When considering risk there is a tendency from a sysadmin point of view to get stuck in the technical detail, i.e. if Node X dies we lose service Y; which is fine, that is a valid risk, but moving past this is kinda vital, predominately as most technical risks can be avoided with change processes or redundancy and high availability. After the technical risks you end up in environmental risks, “what if…” risks, for example “What if a power failure occurs” Great, these are environmental and you’ve chosen a provider that has UPS’s, Wonderful, Do they have generators? Diesel stored on site? In multiple containers? with a deliver schedule with multiple suppliers in the event of an emergency? Divergent power sources?
Okay, nothing to panic about here, these are just common sense issues, regardless of all of the mitigations that are in place you could just run 2 sites, 30 miles apart. So what if you are using the same provider for your 2 sites, what about the financial collapse of your hosting provider?
Okay so being totally paranoid, You have 2 providers each 30 miles apart, each with UPS, redundant generators, divergent power sources, SLA’s with fule providers, free air cooled data centre with backup air conditioners. Great, Good job…. Wrong! Where’s the backups? Are they both in the same Country? same Planet?
I guess the laboured point is you can’t mitigate everything, even if you think you can, you can’t.
So what do you do?
Kick back and relax, the problems will solve themselves! Not quite, but not far from the truth either, you have to be pragmatic, you have to consider what level of risk is affordable and justifiable. Remember that mitigating risk often costs money, and it is very easy for Senior management bods to pull you over hot coals when something fails and they will ask “How did this happen?”, It’s probably worth noting at this point you do not want to reply with “We didn’t have a suitable DR plan” That’s not going to wash.
Luckily for you, you just have to come up with all the risks you can and a number of solutions that mitigate against varying numbers of risks, let someone else make the call about what is an acceptable amount of risk and what can we live with.
It may also help to plot your risk management strategy against your year long or three year long strategy or against growth of the solution so there are known points at which a certain amount of resilience is needed.
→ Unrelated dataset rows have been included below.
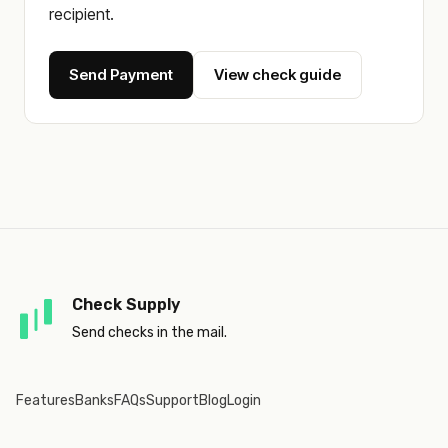
recipient.
Send Payment
View check guide
Check Supply
Send checks in the mail.
Features
Banks
FAQs
Support
Blog
Login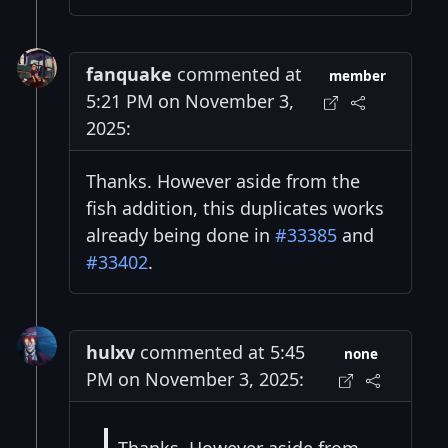
fanquake
commented at
member
5:21 PM on November 3,
2025:
Thanks. However aside from the
fish addition, this duplicates works
already being done in
#33385
and
#33402
.
hulxv
commented at 5:45
none
PM on November 3, 2025: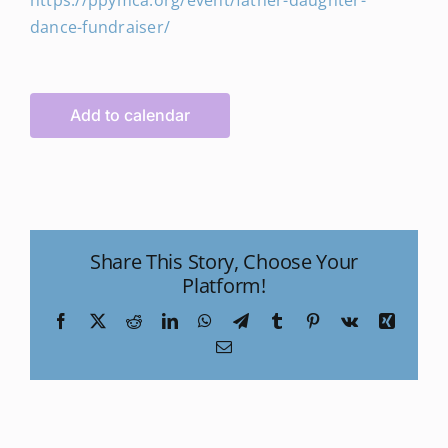
https://ppymca.org/event/father-daughter-
dance-fundraiser/
Add to calendar
Share This Story, Choose Your
Platform!
Facebook
X
Reddit
LinkedIn
WhatsApp
Telegram
Tumblr
Pinterest
Vk
Xing
Email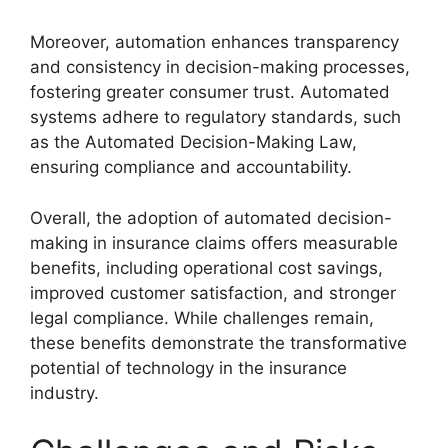
Moreover, automation enhances transparency
and consistency in decision-making processes,
fostering greater consumer trust. Automated
systems adhere to regulatory standards, such
as the Automated Decision-Making Law,
ensuring compliance and accountability.
Overall, the adoption of automated decision-
making in insurance claims offers measurable
benefits, including operational cost savings,
improved customer satisfaction, and stronger
legal compliance. While challenges remain,
these benefits demonstrate the transformative
potential of technology in the insurance
industry.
For example, You launch a new website, you don’t know if it will be popular or not, you don’t know if it will be profitable. So for this solution, what is wrong with just ensuring you have a decent backup, even if it is to local disk and not “offsite” that’s better than nothing NB I would highly recommend you at least make a regular local copy, or better yet store the website in SVN as well and back that up…
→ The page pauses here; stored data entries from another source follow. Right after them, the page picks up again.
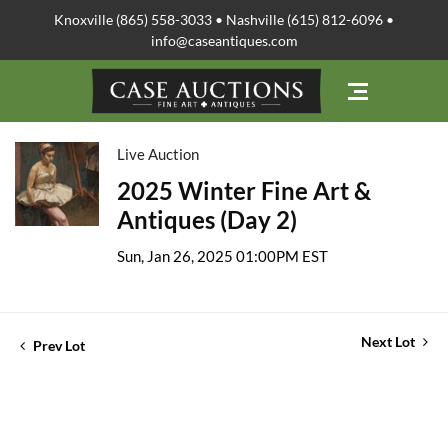
Knoxville (865) 558-3033 • Nashville (615) 812-6096 •
info@caseantiques.com
Live Auction
2025 Winter Fine Art &
Antiques (Day 2)
Sun, Jan 26, 2025 01:00PM EST
Next Lot
Prev Lot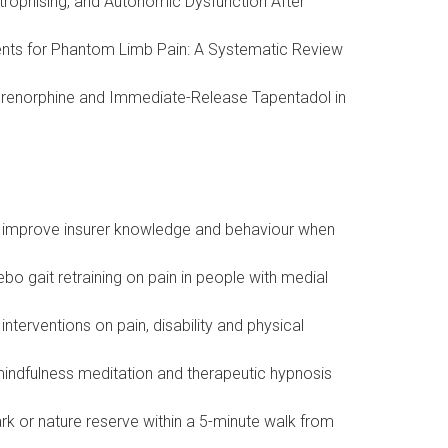
strophising, and Autonomic Dysfunction After
ments for Phantom Limb Pain: A Systematic Review
uprenorphine and Immediate-Release Tapentadol in
to improve insurer knowledge and behaviour when
bo gait retraining on pain in people with medial
terventions on pain, disability and physical
d mindfulness meditation and therapeutic hypnosis
rk or nature reserve within a 5-minute walk from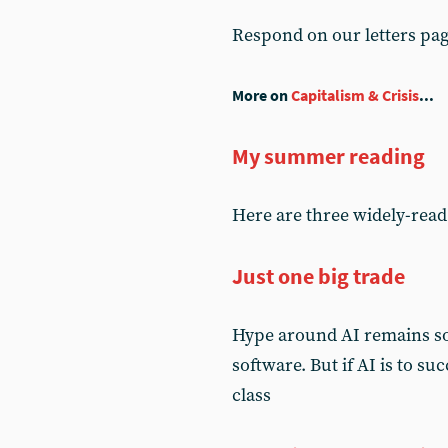
Respond on our letters pa
More on
Capitalism & Crisis
...
My summer reading
Here are three widely-read 
Just one big trade
Hype around AI remains so 
software. But if AI is to su
class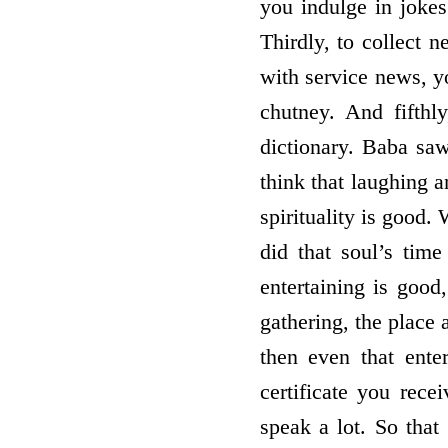
you indulge in jokes
Thirdly, to collect n
with service news, y
chutney. And fifthl
dictionary. Baba saw
think that laughing a
spirituality is good
did that soul’s tim
entertaining is good
gathering, the place 
then even that ente
certificate you rec
speak a lot. So that 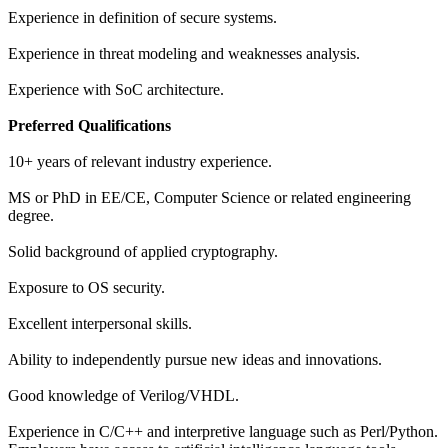
Experience in definition of secure systems.
Experience in threat modeling and weaknesses analysis.
Experience with SoC architecture.
Preferred Qualifications
10+ years of relevant industry experience.
MS or PhD in EE/CE, Computer Science or related engineering
degree.
Solid background of applied cryptography.
Exposure to OS security.
Excellent interpersonal skills.
Ability to independently pursue new ideas and innovations.
Good knowledge of Verilog/VHDL.
Experience in C/C++ and interpretive language such as Perl/Python.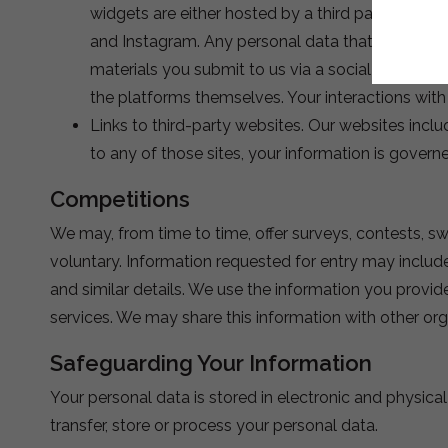
widgets are either hosted by a third party or ho
and Instagram. Any personal data that you provid
materials you submit to us via a social media pla
the platforms themselves. Your interactions wit
Links to third-party websites. Our websites inclu
to any of those sites, your information is govern
Competitions
We may, from time to time, offer surveys, contests, sw
voluntary. Information requested for entry may includ
and similar details. We use the information you prov
services. We may share this information with other orga
Safeguarding Your Information
Your personal data is stored in electronic and physic
transfer, store or process your personal data.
This solution has a cheap and reasonable risk management policy, it may occasionally go down for an unknown period of time, Worse case scenario you have to apologise to all the users, promise to make it better and actually make it better (always do what you say you are going to do…)
As time goes on you can always add in additional sites and better backups. Always go for the solution that gives you the best bang for your buck. i.e. If you need off site backups, why not run two sites in high availability and do local backups in each, more throughput and better resilience.
You can not mitigate everything, so don’t try, look at what really is important, make sure you can recover. Have a plan that if customers hit number X or the solution profitability reaches y% you’ll add in the additional risk mitigation.